Task requirements: An exact copy of all entries is the expected answer.

[Collected data]
•••
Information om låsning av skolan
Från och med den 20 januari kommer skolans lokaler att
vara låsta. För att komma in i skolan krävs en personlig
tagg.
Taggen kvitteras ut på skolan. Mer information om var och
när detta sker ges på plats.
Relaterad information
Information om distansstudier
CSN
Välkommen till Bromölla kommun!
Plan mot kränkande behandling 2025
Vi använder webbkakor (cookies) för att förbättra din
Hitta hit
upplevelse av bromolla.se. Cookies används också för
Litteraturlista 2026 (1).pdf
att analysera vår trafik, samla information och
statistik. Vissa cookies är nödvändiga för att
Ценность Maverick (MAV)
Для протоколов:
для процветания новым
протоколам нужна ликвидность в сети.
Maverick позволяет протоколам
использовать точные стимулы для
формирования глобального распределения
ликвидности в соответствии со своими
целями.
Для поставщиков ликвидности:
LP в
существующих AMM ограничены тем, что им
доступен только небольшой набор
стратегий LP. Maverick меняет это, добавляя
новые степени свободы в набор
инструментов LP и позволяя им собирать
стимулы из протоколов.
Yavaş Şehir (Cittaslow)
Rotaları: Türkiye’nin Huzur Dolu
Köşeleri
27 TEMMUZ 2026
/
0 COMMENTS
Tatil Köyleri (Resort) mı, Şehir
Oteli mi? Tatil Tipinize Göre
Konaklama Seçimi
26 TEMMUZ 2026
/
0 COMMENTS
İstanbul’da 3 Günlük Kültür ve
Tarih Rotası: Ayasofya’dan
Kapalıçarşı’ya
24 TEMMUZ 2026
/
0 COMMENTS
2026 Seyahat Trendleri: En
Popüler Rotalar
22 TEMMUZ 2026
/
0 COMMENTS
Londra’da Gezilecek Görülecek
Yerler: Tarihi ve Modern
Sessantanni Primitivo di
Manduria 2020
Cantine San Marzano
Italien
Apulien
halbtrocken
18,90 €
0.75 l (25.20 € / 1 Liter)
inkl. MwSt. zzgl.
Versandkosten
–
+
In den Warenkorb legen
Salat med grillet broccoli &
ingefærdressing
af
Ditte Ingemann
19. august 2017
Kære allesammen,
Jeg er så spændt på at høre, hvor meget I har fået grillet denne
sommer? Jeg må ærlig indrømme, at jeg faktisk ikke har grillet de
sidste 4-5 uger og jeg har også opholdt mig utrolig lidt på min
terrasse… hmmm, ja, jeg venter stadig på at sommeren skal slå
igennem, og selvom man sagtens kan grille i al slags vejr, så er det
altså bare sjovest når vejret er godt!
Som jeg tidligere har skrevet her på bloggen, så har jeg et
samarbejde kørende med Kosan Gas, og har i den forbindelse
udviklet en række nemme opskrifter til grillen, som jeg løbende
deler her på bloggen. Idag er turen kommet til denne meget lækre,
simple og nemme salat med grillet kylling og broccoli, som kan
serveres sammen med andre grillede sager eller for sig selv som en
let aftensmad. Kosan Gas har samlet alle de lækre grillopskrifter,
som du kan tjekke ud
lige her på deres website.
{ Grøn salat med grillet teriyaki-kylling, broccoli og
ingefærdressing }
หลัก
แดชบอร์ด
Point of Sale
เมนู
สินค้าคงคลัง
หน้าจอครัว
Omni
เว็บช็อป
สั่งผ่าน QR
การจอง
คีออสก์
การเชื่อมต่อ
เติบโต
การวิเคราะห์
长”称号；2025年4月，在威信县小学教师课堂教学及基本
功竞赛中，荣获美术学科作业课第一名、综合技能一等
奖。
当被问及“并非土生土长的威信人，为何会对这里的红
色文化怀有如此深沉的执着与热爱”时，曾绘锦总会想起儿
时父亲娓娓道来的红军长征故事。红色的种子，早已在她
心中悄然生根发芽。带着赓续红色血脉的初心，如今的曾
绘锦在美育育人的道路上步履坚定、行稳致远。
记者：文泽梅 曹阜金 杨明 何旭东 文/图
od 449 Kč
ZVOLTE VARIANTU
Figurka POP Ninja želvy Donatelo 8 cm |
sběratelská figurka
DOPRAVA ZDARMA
•••
Completed exercise:
Information om låsning av skolan
Från och med den 20 januari kommer skolans lokaler att
vara låsta. För att komma in i skolan krävs en personlig
tagg.
Taggen kvitteras ut på skolan. Mer information om var och
när detta sker ges på plats.
Relaterad information
Information om distansstudier
CSN
Välkommen till Bromölla kommun!
Plan mot kränkande behandling 2025
Vi använder webbkakor (cookies) för att förbättra din
Hitta hit
upplevelse av bromolla.se. Cookies används också för
Litteraturlista 2026 (1).pdf
att analysera vår trafik, samla information och
statistik. Vissa cookies är nödvändiga för att
Ценность Maverick (MAV)
Для протоколов:
для процветания новым
протоколам нужна ликвидность в сети.
Maverick позволяет протоколам
использовать точные стимулы для
формирования глобального распределения
ликвидности в соответствии со своими
целями.
Для поставщиков ликвидности:
LP в
существующих AMM ограничены тем, что им
доступен только небольшой набор
стратегий LP. Maverick меняет это, добавляя
новые степени свободы в набор
инструментов LP и позволяя им собирать
стимулы из протоколов.
Yavaş Şehir (Cittaslow)
Rotaları: Türkiye’nin Huzur Dolu
Köşeleri
27 TEMMUZ 2026
/
0 COMMENTS
Tatil Köyleri (Resort) mı, Şehir
Oteli mi? Tatil Tipinize Göre
Konaklama Seçimi
26 TEMMUZ 2026
/
0 COMMENTS
İstanbul’da 3 Günlük Kültür ve
Tarih Rotası: Ayasofya’dan
Kapalıçarşı’ya
24 TEMMUZ 2026
/
0 COMMENTS
2026 Seyahat Trendleri: En
Popüler Rotalar
22 TEMMUZ 2026
/
0 COMMENTS
Londra’da Gezilecek Görülecek
Yerler: Tarihi ve Modern
Sessantanni Primitivo di
Manduria 2020
Cantine San Marzano
Italien
Apulien
halbtrocken
18,90 €
0.75 l (25.20 € / 1 Liter)
inkl. MwSt. zzgl.
Versandkosten
–
+
In den Warenkorb legen
Salat med grillet broccoli &
ingefærdressing
af
Ditte Ingemann
19. august 2017
Kære allesammen,
Jeg er så spændt på at høre, hvor meget I har fået grillet denne
sommer? Jeg må ærlig indrømme, at jeg faktisk ikke har grillet de
sidste 4-5 uger og jeg har også opholdt mig utrolig lidt på min
terrasse… hmmm, ja, jeg venter stadig på at sommeren skal slå
igennem, og selvom man sagtens kan grille i al slags vejr, så er det
altså bare sjovest når vejret er godt!
Som jeg tidligere har skrevet her på bloggen, så har jeg et
samarbejde kørende med Kosan Gas, og har i den forbindelse
udviklet en række nemme opskrifter til grillen, som jeg løbende
deler her på bloggen. Idag er turen kommet til denne meget lækre,
simple og nemme salat med grillet kylling og broccoli, som kan
serveres sammen med andre grillede sager eller for sig selv som en
let aftensmad. Kosan Gas har samlet alle de lækre grillopskrifter,
som du kan tjekke ud
lige her på deres website.
{ Grøn salat med grillet teriyaki-kylling, broccoli og
ingefærdressing }
หลัก
แดชบอร์ด
Point of Sale
เมนู
สินค้าคงคลัง
หน้าจอครัว
Omni
เว็บช็อป
สั่งผ่าน QR
การจอง
คีออสก์
การเชื่อมต่อ
เติบโต
การวิเคราะห์
长”称号；2025年4月，在威信县小学教师课堂教学及基本
功竞赛中，荣获美术学科作业课第一名、综合技能一等
奖。
当被问及“并非土生土长的威信人，为何会对这里的红
色文化怀有如此深沉的执着与热爱”时，曾绘锦总会想起儿
时父亲娓娓道来的红军长征故事。红色的种子，早已在她
心中悄然生根发芽。带着赓续红色血脉的初心，如今的曾
绘锦在美育育人的道路上步履坚定、行稳致远。
记者：文泽梅 曹阜金 杨明 何旭东 文/图
od 449 Kč
ZVOLTE VARIANTU
Figurka POP Ninja želvy Donatelo 8 cm |
sběratelská figurka
DOPRAVA ZDARMA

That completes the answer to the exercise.